[PROBLEM REQUIREMENTS]:
Copy the lines of the data below without alteration, beginning with the line that contains "scientific name: Tachornis squamata" and continuing through the line that contains "genus: Amphipoea", including both of those lines.

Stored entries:
============

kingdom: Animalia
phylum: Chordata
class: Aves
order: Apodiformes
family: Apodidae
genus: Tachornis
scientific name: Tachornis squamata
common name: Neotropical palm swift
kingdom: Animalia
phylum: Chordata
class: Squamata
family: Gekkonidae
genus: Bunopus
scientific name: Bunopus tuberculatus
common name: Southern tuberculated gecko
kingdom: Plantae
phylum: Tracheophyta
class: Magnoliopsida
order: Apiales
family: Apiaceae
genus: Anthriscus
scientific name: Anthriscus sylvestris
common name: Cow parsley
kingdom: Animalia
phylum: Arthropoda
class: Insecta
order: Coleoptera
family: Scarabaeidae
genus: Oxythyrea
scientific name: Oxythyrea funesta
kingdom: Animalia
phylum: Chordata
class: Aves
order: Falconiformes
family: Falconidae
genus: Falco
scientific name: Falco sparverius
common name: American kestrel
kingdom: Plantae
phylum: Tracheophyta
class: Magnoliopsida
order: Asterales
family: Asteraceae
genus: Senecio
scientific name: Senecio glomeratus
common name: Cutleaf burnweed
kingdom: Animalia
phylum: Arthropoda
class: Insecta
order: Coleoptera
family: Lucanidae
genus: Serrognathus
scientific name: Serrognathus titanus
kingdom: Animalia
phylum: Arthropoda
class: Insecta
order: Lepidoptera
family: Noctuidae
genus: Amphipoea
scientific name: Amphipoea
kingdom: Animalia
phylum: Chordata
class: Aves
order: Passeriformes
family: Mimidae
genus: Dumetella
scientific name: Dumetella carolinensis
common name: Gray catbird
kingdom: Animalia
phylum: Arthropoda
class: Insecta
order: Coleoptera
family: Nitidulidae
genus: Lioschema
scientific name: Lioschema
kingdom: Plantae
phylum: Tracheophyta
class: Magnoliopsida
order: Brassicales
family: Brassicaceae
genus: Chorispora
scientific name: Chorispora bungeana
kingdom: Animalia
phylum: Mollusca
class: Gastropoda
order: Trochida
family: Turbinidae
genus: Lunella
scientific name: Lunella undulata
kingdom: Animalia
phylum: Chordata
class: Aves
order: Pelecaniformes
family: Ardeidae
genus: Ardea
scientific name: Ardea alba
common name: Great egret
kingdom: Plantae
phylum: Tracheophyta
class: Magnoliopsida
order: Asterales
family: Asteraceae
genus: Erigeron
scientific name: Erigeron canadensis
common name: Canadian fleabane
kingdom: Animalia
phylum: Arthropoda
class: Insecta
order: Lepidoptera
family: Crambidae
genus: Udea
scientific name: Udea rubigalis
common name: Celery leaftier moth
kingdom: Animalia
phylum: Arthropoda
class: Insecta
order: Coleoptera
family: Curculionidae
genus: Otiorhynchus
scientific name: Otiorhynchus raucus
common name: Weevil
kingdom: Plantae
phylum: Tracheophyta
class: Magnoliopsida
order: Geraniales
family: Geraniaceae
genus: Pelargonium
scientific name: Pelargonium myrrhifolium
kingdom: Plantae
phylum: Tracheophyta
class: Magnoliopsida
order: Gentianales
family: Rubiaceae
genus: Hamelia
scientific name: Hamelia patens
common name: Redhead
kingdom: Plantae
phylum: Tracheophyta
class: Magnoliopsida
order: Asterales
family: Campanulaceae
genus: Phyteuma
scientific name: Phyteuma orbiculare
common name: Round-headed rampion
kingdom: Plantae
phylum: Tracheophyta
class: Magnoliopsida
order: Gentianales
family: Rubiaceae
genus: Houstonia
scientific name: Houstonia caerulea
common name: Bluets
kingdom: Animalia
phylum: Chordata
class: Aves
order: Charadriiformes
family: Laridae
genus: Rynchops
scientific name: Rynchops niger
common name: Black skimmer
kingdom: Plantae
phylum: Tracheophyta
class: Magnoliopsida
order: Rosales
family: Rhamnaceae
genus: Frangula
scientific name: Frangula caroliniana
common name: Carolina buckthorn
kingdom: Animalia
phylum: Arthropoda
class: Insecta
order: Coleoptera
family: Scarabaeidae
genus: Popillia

============

[COMPLETE RESPONSE]:
scientific name: Tachornis squamata
common name: Neotropical palm swift
kingdom: Animalia
phylum: Chordata
class: Squamata
family: Gekkonidae
genus: Bunopus
scientific name: Bunopus tuberculatus
common name: Southern tuberculated gecko
kingdom: Plantae
phylum: Tracheophyta
class: Magnoliopsida
order: Apiales
family: Apiaceae
genus: Anthriscus
scientific name: Anthriscus sylvestris
common name: Cow parsley
kingdom: Animalia
phylum: Arthropoda
class: Insecta
order: Coleoptera
family: Scarabaeidae
genus: Oxythyrea
scientific name: Oxythyrea funesta
kingdom: Animalia
phylum: Chordata
class: Aves
order: Falconiformes
family: Falconidae
genus: Falco
scientific name: Falco sparverius
common name: American kestrel
kingdom: Plantae
phylum: Tracheophyta
class: Magnoliopsida
order: Asterales
family: Asteraceae
genus: Senecio
scientific name: Senecio glomeratus
common name: Cutleaf burnweed
kingdom: Animalia
phylum: Arthropoda
class: Insecta
order: Coleoptera
family: Lucanidae
genus: Serrognathus
scientific name: Serrognathus titanus
kingdom: Animalia
phylum: Arthropoda
class: Insecta
order: Lepidoptera
family: Noctuidae
genus: Amphipoea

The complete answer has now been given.